The series on HBO has come to an end, and while in some ways it suffers from the usual dragging pace of binge-watch oriented series, and the previously mentioned "lets make a representative scientist character, who know more than all her coworkers, a woman" - significantly toned down after the introductory episode - is still a solid retelling of the Chernobyl disaster. The infogalactic article is a long one covering the accident in more depth as well as alternate hypothesis regarding the sequence of events and responsibility/issues.

Long story short - a perfect storm design flaws, piss poor training, and decisions made in order to be "politically correct" rather than actually be safe.

Heck, the last episode can be watched alone for a decent recap of the causes and sequence of the accident.

It also has in it a damning indictment of the soviet/socialist/Marxist ideologies and the systems it produces. The KGB director discussing "we have 'our' truth" jumped out at me for being a nearly throwaway line.

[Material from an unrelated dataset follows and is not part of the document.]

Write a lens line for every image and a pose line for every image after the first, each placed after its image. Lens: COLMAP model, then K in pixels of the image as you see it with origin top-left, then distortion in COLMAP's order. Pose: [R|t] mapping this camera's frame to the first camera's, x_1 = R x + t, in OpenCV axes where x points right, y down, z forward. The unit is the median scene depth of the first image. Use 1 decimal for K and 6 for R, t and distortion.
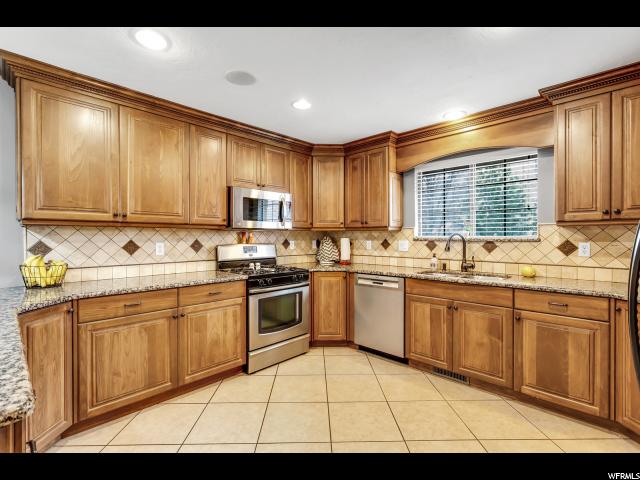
lens RADIAL K [[298.6, 0, 321.7], [0, 298.6, 238.7], [0, 0, 1]] dist [0.001476, 0.000489]
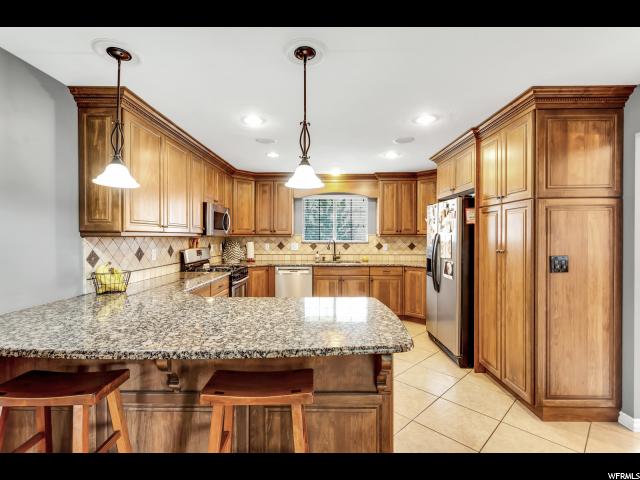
lens RADIAL K [[298.6, 0, 320.9], [0, 298.6, 235.7], [0, 0, 1]] dist [0.001476, 0.000489]
pose [[0.733696, 0.003217, 0.679471, -0.775310], [0.000686, 0.999985, -0.005475, -0.027963], [-0.679478, 0.004483, 0.733682, -0.234982]]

The left has never cared for objective truth, and has always lived off of forcing people to tell lies. As Legasov notes in the show - at some point reality catches up.

I'm sure some on the left will see the discussion of the cost of lies and think "Trump" rather than 37 flavors, or genders, or whatever, or the way 23 and me's very business model is at odds with Mary Beard's belief in black Romans or the typical leftists refusal to even consider average racial IQ or other demographic personality differences. I know some on the left will still say "fucking Russians" as if  the problem wasn't a shared ideology that lives on in the west that talks the same cant of "our truth" and conformity, not being allowed to gainsay the politically desired pravda.